I wasn’t happy but that baby was mine. Ours!!!!! How could anyone in their right mind see their wife suffer through everyday or her pregnancy, learning to love the baby then casually ask if I would give it away?
The gall of his family to ask also left me disgusted at them all. I could not understand how anyone could think it ok to ask a woman to give up her baby out of the blue.
After a good cussing I told him to go to hell along with his so by so family.
I eventually told a couple of friends after I realised that my husband and his family thought it was ok to ask such a request of me and that I would get no understanding from them for how they hurt me
They were taken aback as well and helped me through my hurt. After I met with the Aunt who made the request I finally exploded on my husband. I became physical and the fight ended with him telling me to leave. I called a friend to go by her. However, after a doctor’s appointment the day after I had to reconsider my decision. My pressure and sugar levels were high enough for a miscarriage and my doctor did not condone my leaving as my friend lived too far away from medical help. I had no choice but to go home. And deal.
So I did. I dealt. I talked my emotions out with my friends. Forgave my husband for his blindness. Made my ammends for my behaviour and moved forward.
We have been invited to a family get together with the side of my husband’s family with whom all of the bachannal happened. Thank God the Aunt has left the country but I am no longer comfortable being around his family.
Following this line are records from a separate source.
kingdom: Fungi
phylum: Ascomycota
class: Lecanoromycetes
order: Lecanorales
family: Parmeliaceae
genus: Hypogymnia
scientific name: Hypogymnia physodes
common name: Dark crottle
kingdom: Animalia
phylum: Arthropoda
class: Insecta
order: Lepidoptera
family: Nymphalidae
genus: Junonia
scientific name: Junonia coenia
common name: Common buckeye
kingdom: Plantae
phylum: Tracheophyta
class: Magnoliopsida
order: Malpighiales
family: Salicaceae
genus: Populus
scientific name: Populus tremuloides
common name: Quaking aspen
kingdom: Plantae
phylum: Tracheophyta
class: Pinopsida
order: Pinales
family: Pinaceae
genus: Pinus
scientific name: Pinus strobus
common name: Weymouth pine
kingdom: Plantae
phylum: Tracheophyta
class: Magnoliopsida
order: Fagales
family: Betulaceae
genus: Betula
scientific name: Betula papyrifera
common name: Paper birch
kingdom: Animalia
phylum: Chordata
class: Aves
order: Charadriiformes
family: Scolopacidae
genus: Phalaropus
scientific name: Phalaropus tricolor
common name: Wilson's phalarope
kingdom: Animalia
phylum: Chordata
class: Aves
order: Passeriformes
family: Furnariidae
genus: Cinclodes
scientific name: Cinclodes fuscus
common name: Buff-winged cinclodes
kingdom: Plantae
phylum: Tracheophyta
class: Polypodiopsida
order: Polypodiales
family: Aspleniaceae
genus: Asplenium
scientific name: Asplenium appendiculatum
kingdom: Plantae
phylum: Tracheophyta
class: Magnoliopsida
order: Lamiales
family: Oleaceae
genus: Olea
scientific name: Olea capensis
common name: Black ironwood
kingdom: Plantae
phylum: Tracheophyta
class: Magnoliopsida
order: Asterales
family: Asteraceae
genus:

Other things have occurred also with his side that have caused tears and fights in my marriage.
The sad thing is the persons who have invited us had nothing to do with anything that has happened but I just cannot seem to separate them from the idiotic, hurtful and hateful things said by other family members. I feel like I am under a microscope. I don’t know where I stand or what they think of me. I just don’t want to be around people I also not sure like me or respect who I am
And I do not want my baby around them. I don’t want a picture getting back to that disgusting woman who wanted to take her from me.
It’s easy to forgive sometimes. It’s harder to live with the memory of the hurt and the fear and animosity another’s unthinking actions can leave behind.
Is it bad to say that all I want is an acknowledgement that they were hurtful and disrespectful to me as a human and a woman? Is it wrong to say that my husband disappointed me by laughing along with them as they mocked my reaction and told me I was over reacting?
So I sit in my kids room and ask myself and maybe soon God if I can be around his family and keep my peace?